Review Question - QID 218767

In this study, the investigators are evaluating the association between preoperative functional status and the change in BMI after total joint arthroplasty while adjusting for various confounding variables. Because the outcome (change in BMI) is a continuous variable, the most appropriate analysis to use for reporting the association between BMI and preoperative functional status that accounts for confounding variables is a linear regression analysis.

Regression analysis is used in observational studies that aim to evaluate the relationship between 1 or more predictor/explanatory variables and 1 outcome variable. If the outcome variable is continuous, then linear regression is appropriate. A linear regression output will give coefficients for each predictor variable. These coefficients can be interpreted as the change in the outcome variable with each 1-unit increase in the predictor variable (if continuous) or with the simple presence of the predictor variable (if categorical). For example, if a linear regression analysis in this study revealed a coefficient of -0.2 for the preoperative PROMIS-PF score, this means that for every 1-unit increase in the PROMIS-PF score, there is a 0.2 kg/m^2 decrease in the BMI. Potential confounders are entered as predictor variables in the linear regression equation and their coefficients can be interpreted in a similar manner.

Incorrect Answers:
Answer 1: Analysis of variance (ANOVA) is a statistical test that is used to compare whether mean values differ between 3 or more cohorts. For example, if preoperative physical function had been divided into 3 levels (low, medium, high) and the researchers wanted to compare the mean change in BMI between these 3 levels of physical function, then an ANOVA test would be appropriate.
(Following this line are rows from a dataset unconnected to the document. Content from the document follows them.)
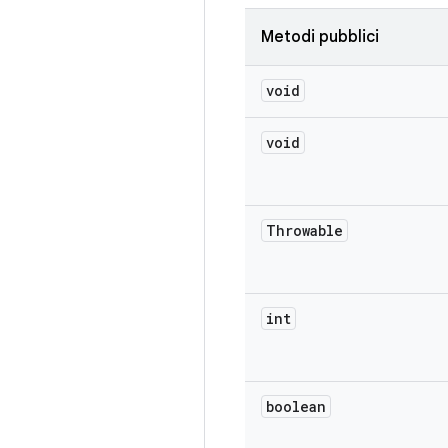
Metodi pubblici
void
void
Throwable
int
boolean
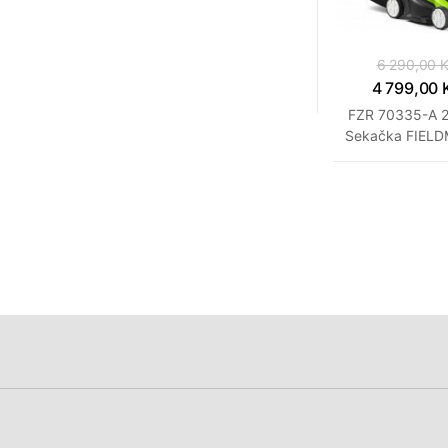
6 290,00 
4 799,00 
FZR 70335-A 
Sekačka FIEL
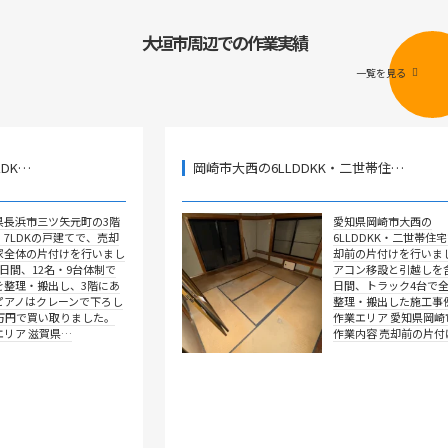
大垣市周辺での作業実績
一覧を見る
岡崎市大西の6LLDDKK・二世帯住…
矢元町の3階
愛知県岡崎市大西の
戸建てで、売却
6LLDDKK・二世帯住宅で、売
けを行いまし
却前の片付けを行いました。エ
・9台体制で
アコン移設と引越しを含めて4
し、3階にあ
日間、トラック4台で全部屋を
ーンで下ろし
整理・搬出した施工事例です。
取りました。
作業エリア 愛知県岡崎市大西
県…
作業内容 売却前の片付け …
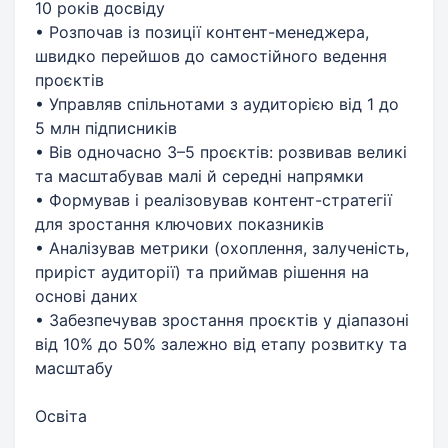
10 років досвіду
• Розпочав із позиції контент-менеджера,
швидко перейшов до самостійного ведення
проєктів
• Управляв спільнотами з аудиторією від 1 до
5 млн підписників
• Вів одночасно 3–5 проєктів: розвивав великі
та масштабував малі й середні напрямки
• Формував і реалізовував контент-стратегії
для зростання ключових показників
• Аналізував метрики (охоплення, залученість,
приріст аудиторії) та приймав рішення на
основі даних
• Забезпечував зростання проєктів у діапазоні
від 10% до 50% залежно від етапу розвитку та
масштабу
Освіта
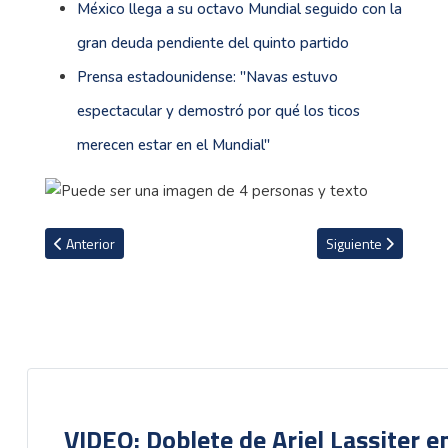
México llega a su octavo Mundial seguido con la
gran deuda pendiente del quinto partido
Prensa estadounidense: ''Navas estuvo
espectacular y demostró por qué los ticos
merecen estar en el Mundial''
Artículo anterior: Bryan Ruiz revela como desea terminar su carre
Artículo siguiente: 
Anterior
Siguiente
VIDEO: Doblete de Ariel Lassiter 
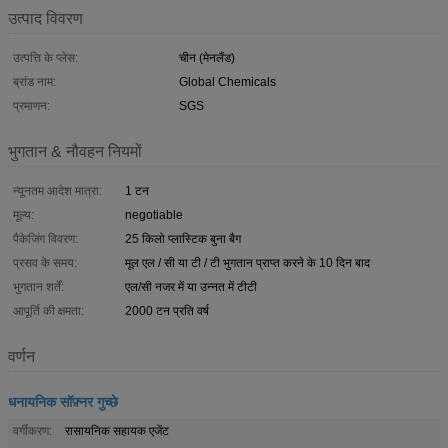
उत्पाद विवरण
उत्पत्ति के प्लेस:
चीन (मेनलैंड)
ब्रांड नाम:
Global Chemicals
प्रमाणन:
SGS
भुगतान & नौवहन नियमों
न्यूनतम आदेश मात्रा:
1 टन
मूल्य:
negotiable
पैकेजिंग विवरण:
25 किलो प्लास्टिक बुना बैग
प्रसव के समय:
मूल एल / सी या टी / टी भुगतान प्राप्त करने के 10 दिन बाद
भुगतान शर्तें:
एल/सी नजर में या उन्नत में टीटी
आपूर्ति की क्षमता:
2000 टन प्रति वर्ष
वर्णन
धनायनिक सॉफ़्नर गुच्छे
वर्गीकरण:
रासायनिक सहायक एजेंट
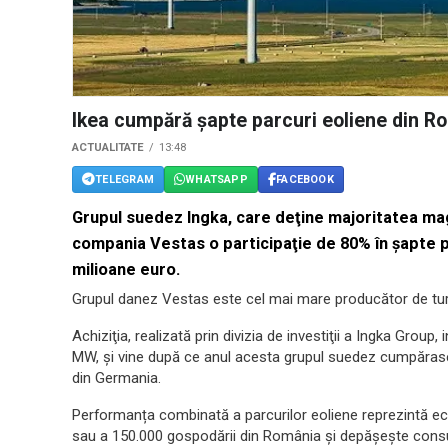
Ikea cumpără şapte parcuri eoliene din R
ACTUALITATE
13:48
TELEGRAM
WHATSAPP
FACEBOOK
Grupul suedez Ingka, care deţine majoritatea maga
compania Vestas o participaţie de 80% în şapte p
milioane euro.
Grupul danez Vestas este cel mai mare producător de tur
Achiziţia, realizată prin divizia de investiţii a Ingka Group
MW, şi vine după ce anul acesta grupul suedez cumpărase o
din Germania.
Performanța combinată a parcurilor eoliene reprezintă e
sau a 150.000 gospodării din România și depășește consu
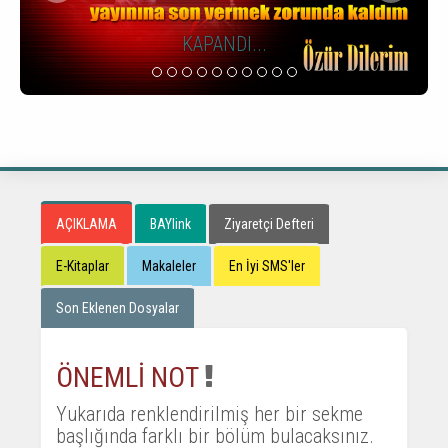
2022 - 2023 Çalışma Takvimi
AÇIKLAMA
BAYlink
Ziyaretçi Defteri
E-Kitaplar
Makaleler
En İyi SMS'ler
Son Eklenen Dosyalar
ÖNEMLİ NOT
Yukarıda renklendirilmiş her bir sekme
başlığında farklı bir bölüm bulacaksınız.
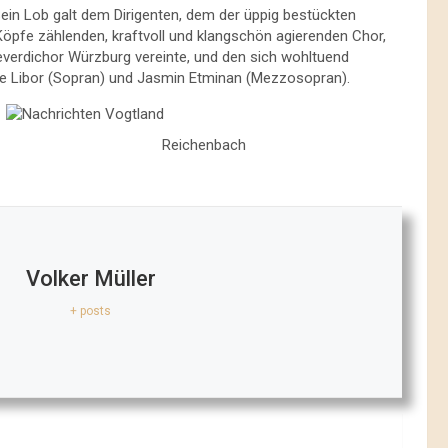
Sein Lob galt dem Dirigenten, dem der üppig bestückten
 Köpfe zählenden, kraftvoll und klangschön agierenden Chor,
erdichor Würzburg vereinte, und den sich wohltuend
ne Libor (Sopran) und Jasmin Etminan (Mezzosopran).
Reichenbach
Volker Müller
+ posts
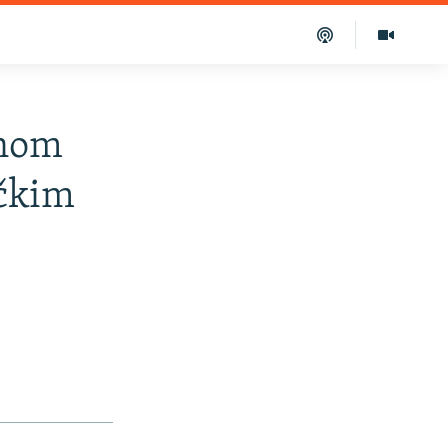
jnom
ačkim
Notably, the ANOVA test can only reveal whether the means differ from each other - pairwise comparisons must be made on a post-hoc basis. Further, ANOVA does not account for potential confounders.

Answers 3 and 4: Logistic regression analysis and odds ratios are used to evaluate associations in observational studies when the outcome variable is binary. For example, if the outcome variable had been dichotomized into whether there was a decrease in BMI or not, then a logistic regression analysis would be appropriate. An odds ratio can be calculated from logistic regression coefficients by exponentiating them. For example, if a logistic regression is performed using whether there has been a decrease in BMI as the outcome variable and preoperative PROMIS-PF score as a predictor variable, a coefficient of +0.1 for the PROMIS-PF score would mean that every 1-unit increase in the preoperative PROMIS-PF score is associated with an exp(0.1) = 1.1-fold increased adjusted odds of achieving a reduction in BMI with total joint arthroplasty.
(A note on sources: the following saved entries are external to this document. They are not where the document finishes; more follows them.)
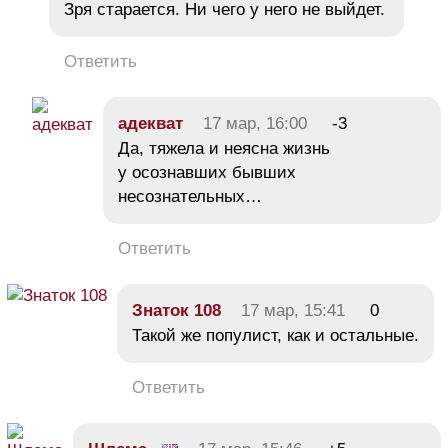
Зря старается. Ни чего у него не выйдет.
Ответить
адекват
17 мар, 16:00
-3
Да, тяжела и неясна жизнь
у осознавших бывших
несознательных…
Ответить
Знаток 108
17 мар, 15:41
0
Такой же популист, как и остальные.
Ответить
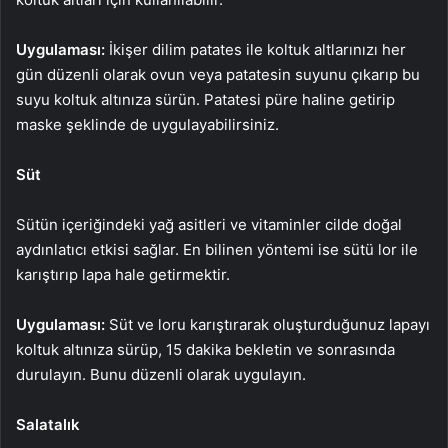
Uygulaması:
İkişer dilim patates ile koltuk altlarınızı her
gün düzenli olarak ovun veya patatesin suyunu çıkarıp bu
suyu koltuk altınıza sürün. Patatesi püre haline getirip
maske şeklinde de uygulayabilirsiniz.
Süt
Sütün içeriğindeki yağ asitleri ve vitaminler cilde doğal
aydınlatıcı etkisi sağlar. En bilinen yöntemi ise sütü lor ile
karıştırıp lapa hale getirmektir.
Uygulaması:
Süt ve loru karıştırarak oluşturduğunuz lapayı
koltuk altınıza sürüp, 15 dakika bekletin ve sonrasında
durulayın. Bunu düzenli olarak uygulayın.
Salatalık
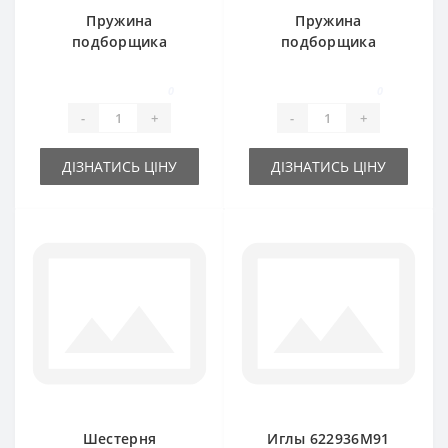
Пружина
Пружина
подборщика
подборщика
152212M1 для
585136М1 для
пресс-подборщика
пресс-подборщика
0
0
Massey Ferguson
Massey Ferguson
-
+
-
+
ДІЗНАТИСЬ ЦІНУ
ДІЗНАТИСЬ ЦІНУ
Шестерня
Иглы 622936М91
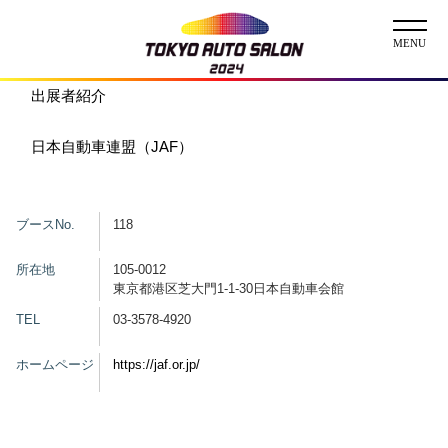
出展者紹介
ニュース
日本自動車連盟（JAF）
ABOUT
チケット
ブースNo.
118
イベント
所在地
105-0012
東京都港区芝大門1-1-30日本自動車会館
コンテスト
TEL
03-3578-4920
ホームページ
https://jaf.or.jp/
出展者
出展者一覧
展示車両一覧
イメージガール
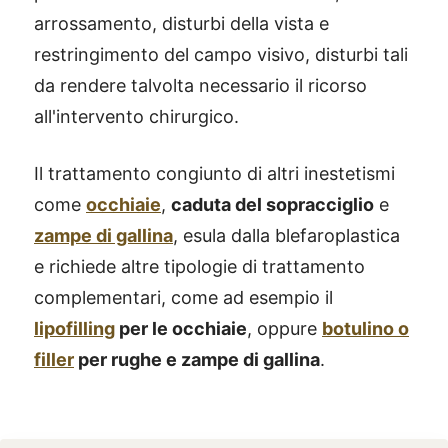
arrossamento, disturbi della vista e
restringimento del campo visivo, disturbi tali
da rendere talvolta necessario il ricorso
all'intervento chirurgico.
Il trattamento congiunto di altri inestetismi
come
occhiaie
,
caduta del sopracciglio
e
zampe di gallina
, esula dalla blefaroplastica
e richiede altre tipologie di trattamento
complementari, come ad esempio il
lipofilling
per le occhiaie
, oppure
botulino o
filler
per rughe e zampe di gallina
.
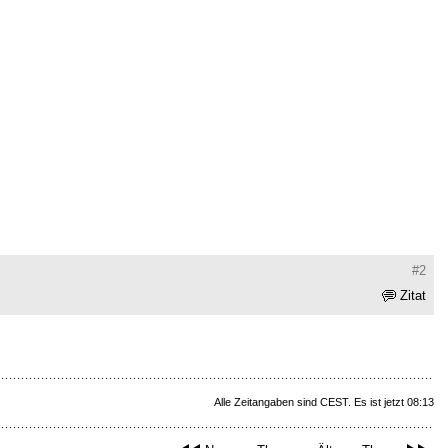
#2
Zitat
Alle Zeitangaben sind CEST. Es ist jetzt 08:13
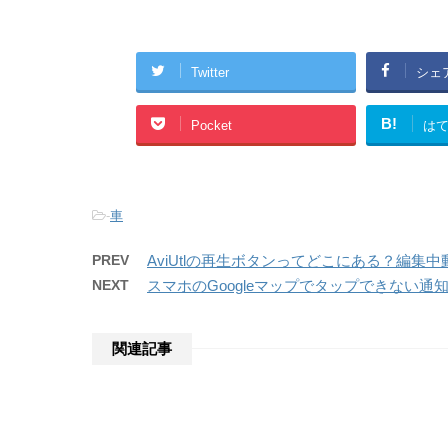
Twitter
シェ
B!
Pocket
は
-
車
PREV
AviUtlの再生ボタンってどこにある？編集
NEXT
スマホのGoogleマップでタップできない
関連記事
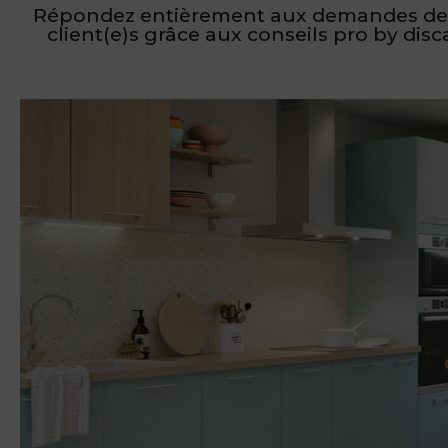
Répondez entièrement aux demandes de
client(e)s grâce aux conseils pro by disca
Answer 5: Relative risk is used in observational studies to evaluate associations when the exposure (which is the predictor variable) and outcome variables are binary. It is calculated as the probability of the outcome occurring with the exposure divided by the probability of the outcome occurring without the exposure. For example, if the outcome variable had been dichotomized into whether there was a decrease in BMI or not and the predictor variable had been dichotomized into high versus low preoperative physical function, then a relative risk could be calculated.

Bullet Summary:
Regression analysis is used in observational studies to evaluate the association between an outcome variable and a predictor or explanatory variable, and enables researchers to adjust for the effects of confounding variables.